Accreditation Is More Than The Accolade

The first time I was asked to oversee an AAHA accreditation I was absolutely terrified! My mouth was agape as I read through standard after standard and the need for accompanying written policies and protocols the practice would be adhering to moving forward. I was absolutely on board but until the mission was accomplished I didn't really realize that the benefit was not going to be only the accolade; it was by far the journey.

This particular practice was a start up; since then I have accredited seasoned hospitals and it is by far a more challenging task. Starting with a clean slate was advantageous for creating process and protocol. No bad habits to break, no "we've always done it this way and it works". If you're a new practice owner I would highly recommend accrediting pronto. You'll be glad you did when your future new hires and current staff find themselves doing the same thing, the same way, every time!
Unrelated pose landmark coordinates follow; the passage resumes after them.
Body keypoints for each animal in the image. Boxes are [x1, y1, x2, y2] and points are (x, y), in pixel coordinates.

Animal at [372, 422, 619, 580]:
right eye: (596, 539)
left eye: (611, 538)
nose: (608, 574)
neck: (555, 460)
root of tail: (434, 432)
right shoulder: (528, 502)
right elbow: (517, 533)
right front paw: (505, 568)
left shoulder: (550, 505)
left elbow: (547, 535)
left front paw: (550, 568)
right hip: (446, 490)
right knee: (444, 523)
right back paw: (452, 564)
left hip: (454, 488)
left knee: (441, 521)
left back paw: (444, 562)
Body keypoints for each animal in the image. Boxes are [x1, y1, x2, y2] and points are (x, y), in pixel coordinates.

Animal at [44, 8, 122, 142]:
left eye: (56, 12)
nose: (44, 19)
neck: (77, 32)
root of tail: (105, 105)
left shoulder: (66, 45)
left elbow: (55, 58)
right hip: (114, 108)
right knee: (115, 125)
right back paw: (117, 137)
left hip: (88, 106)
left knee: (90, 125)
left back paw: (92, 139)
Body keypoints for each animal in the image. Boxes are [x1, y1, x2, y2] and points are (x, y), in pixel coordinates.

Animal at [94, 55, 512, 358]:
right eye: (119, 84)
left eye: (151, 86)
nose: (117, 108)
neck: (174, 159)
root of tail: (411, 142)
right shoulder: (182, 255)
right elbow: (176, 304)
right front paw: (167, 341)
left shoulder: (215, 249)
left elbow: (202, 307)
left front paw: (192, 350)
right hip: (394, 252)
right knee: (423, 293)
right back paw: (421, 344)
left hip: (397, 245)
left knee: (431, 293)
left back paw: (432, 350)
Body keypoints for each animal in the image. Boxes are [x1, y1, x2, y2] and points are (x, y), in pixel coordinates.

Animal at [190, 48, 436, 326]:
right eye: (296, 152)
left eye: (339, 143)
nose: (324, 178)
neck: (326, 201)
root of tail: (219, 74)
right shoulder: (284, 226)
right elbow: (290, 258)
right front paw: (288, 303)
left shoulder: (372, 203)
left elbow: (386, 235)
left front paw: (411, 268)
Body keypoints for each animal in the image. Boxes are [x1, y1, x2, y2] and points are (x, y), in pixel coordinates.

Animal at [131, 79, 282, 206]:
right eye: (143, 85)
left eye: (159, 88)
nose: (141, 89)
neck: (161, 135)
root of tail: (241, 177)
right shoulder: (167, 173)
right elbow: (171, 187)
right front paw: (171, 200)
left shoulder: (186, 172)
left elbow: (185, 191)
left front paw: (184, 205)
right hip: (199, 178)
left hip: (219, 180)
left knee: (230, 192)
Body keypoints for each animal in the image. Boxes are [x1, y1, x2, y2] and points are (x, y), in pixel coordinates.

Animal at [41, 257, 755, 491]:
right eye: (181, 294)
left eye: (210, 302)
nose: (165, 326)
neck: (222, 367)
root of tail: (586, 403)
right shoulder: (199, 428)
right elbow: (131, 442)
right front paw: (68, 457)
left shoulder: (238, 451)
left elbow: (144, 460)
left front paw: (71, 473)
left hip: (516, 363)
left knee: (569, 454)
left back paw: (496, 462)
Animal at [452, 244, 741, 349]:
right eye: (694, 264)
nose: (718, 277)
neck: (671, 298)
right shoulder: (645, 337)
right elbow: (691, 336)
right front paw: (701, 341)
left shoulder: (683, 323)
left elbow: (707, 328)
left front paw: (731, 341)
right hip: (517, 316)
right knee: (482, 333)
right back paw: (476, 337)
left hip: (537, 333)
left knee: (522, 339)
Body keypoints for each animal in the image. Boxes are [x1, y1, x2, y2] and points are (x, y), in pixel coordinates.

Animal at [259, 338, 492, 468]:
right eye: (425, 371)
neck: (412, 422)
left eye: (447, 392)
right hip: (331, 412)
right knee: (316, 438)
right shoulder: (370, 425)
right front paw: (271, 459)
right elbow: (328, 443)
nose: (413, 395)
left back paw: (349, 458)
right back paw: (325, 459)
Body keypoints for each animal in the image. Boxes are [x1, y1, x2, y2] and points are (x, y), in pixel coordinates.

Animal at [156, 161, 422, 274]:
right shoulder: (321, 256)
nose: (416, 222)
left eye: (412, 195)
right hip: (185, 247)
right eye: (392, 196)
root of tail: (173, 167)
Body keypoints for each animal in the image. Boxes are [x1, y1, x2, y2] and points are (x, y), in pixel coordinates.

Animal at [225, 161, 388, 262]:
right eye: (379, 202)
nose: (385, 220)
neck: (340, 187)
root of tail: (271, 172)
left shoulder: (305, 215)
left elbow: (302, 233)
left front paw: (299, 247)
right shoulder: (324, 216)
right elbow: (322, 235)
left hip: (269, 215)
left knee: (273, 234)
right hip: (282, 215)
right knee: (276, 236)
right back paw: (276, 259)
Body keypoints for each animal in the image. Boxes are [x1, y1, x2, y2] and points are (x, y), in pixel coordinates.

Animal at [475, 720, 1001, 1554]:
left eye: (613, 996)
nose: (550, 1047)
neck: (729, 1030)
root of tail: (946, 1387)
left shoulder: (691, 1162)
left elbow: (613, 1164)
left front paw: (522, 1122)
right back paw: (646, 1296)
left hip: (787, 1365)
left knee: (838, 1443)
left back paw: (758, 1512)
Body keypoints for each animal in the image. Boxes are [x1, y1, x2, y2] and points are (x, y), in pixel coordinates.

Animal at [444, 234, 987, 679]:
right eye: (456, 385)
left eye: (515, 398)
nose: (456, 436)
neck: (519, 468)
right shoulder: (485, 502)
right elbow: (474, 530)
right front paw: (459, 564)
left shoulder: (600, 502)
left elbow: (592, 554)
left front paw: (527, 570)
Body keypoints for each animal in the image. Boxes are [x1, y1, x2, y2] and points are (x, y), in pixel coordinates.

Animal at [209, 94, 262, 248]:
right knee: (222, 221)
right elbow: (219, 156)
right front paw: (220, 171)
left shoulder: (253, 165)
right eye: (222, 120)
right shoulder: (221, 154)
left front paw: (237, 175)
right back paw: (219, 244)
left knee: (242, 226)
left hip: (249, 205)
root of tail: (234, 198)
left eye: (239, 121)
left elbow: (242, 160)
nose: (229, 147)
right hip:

One thing I tell owners straight away is AAHA is by no means telling you how to practice. It is your choice as to which standards you choose to adhere to, as long as you accumulate enough points to pass each section. There are however mandatory standards that must be met to even be considered for accredition; this is a good thing. Accreditation forces us to look at how we do everything; this analysis is critical for success.

I have heard from staff , "my last practice wasn't accredited but we did everything the "AAHA" way. Clearly there are a great many successful practices that are not accredited. I would however challenge that the accredited hospitals have a better likelihood to deliver consistency on all levels because they have opted in to the process. They welcome the re-accreditation as well to be sure the standards of care set in place are being upheld.

To me, the genius in the AAHA standards is that they allow for each practice to define its own brand of excellence. As you wade through each section, you can decide which standards are near and dear to your heart, and which ones you might work towards down the road. Your practice consultant and the AAHA office are amazing advocates for you and will always be at your disposal for help.

Delegate sections to your team. Hold steady meetings to discuss progress and content. Your hard work will produce a comprehenive manual that is unique to your practice, your culture, and your brand of medicine. Your team will bond, your staff tasked with oversight will interact more frequently with the team and most likely will contintue that interaction post accreditation. All involved will be more in tune with the "why's" of great medicine and service, your protocols and policies will define your "how's". You will find yourself capable of a level of consistency that impresses clients and optimizes care for your patients.